- Born: 1641 Milton Ernest, Bedfordshire
- Died: 1672
- Education: St Catharine's College, Cambridge
- Awards: Fellow of the Royal Society (1664)

= Thomas Rolt (gentleman) =

English gentleman 1641-1672

Thomas Rolt FRS (January 1641 – October 1672) was an English gentleman, and Fellow of the Royal Society.

==Life==
Rolt was born in Milton Ernest, Bedfordshire in January 1641. He was the son of landowner Sir John (d. 1651) and Lady Anne Rolt (née Barnardiston; ca. 1617-1691), from the manor of Milton Ernest. Rolt had a sister, Elhanna, who later married Thomas D'Aeth.

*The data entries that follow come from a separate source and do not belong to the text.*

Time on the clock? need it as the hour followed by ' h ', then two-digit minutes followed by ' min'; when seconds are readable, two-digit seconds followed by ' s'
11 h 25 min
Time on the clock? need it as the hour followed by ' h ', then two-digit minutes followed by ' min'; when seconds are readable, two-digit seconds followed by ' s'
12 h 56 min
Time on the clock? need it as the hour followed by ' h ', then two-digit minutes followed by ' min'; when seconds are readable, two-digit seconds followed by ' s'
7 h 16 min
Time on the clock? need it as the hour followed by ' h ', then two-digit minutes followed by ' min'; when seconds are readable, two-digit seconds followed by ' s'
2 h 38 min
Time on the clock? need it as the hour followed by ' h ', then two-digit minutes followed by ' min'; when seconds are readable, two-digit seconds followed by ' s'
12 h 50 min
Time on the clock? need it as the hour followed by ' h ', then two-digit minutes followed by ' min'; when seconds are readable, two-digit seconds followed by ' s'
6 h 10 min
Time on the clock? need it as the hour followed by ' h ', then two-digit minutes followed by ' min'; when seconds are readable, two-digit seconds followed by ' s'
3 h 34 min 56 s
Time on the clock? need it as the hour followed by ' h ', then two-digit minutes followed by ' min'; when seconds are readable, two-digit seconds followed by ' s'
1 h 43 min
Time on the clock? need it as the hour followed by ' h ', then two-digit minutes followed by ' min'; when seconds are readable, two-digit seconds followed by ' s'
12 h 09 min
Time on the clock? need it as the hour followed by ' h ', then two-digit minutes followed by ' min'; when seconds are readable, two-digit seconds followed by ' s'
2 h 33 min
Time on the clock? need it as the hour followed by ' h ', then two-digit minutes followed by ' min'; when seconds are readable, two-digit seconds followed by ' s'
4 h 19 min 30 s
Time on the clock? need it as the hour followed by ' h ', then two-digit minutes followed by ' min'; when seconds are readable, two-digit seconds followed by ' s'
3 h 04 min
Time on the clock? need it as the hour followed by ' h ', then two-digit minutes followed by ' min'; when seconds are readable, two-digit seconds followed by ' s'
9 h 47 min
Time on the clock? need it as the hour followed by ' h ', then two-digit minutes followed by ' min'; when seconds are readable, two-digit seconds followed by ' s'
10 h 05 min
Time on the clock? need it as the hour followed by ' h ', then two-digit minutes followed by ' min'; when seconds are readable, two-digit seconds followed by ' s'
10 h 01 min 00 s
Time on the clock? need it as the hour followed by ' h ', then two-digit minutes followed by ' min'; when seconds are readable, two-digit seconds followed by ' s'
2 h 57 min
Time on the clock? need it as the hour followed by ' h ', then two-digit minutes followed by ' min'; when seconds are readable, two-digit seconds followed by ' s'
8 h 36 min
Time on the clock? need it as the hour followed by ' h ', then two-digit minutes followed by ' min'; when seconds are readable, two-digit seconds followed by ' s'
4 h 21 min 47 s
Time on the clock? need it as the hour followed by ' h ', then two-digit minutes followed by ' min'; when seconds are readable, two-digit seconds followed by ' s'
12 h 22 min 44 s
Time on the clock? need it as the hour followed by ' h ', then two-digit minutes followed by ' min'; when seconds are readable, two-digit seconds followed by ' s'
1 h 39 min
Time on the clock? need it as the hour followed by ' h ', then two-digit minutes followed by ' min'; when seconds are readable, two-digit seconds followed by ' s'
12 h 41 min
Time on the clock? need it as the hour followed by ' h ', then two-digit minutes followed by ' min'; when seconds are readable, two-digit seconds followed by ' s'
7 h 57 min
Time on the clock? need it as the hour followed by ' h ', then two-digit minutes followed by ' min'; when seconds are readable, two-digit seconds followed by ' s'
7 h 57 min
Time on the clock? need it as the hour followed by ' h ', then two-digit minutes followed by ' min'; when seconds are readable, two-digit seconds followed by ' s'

Rolt matriculated at St Catharine's College, Cambridge in 1660, where he had the status of Fellow Commoner. In 1662, Rolt leased Milton Ernest manor to his maternal uncle, Nathaniel Barnardiston. He was admitted to the Middle Temple in 1663.

In 1664, he married Mary Coxe, daughter of Thomas Coxe FRS, physician to Charles II. Rolt was admitted as a Fellow of the Royal Society in December 1664, having been proposed for election by his father-in-law, Thomas Coxe.

Little is known of Rolt’s life. Rolt and his wife had three children, the youngest of whom, Samuel, was born in 1671. After Rolt’s death in October 1672, his widow, Mary, married Rolt's namesake Thomas Rolt, who was an official with the East India Company, and later Governor of Bombay.

Rolt's son Samuel Rolt (1671-1717) was later MP for Bedford.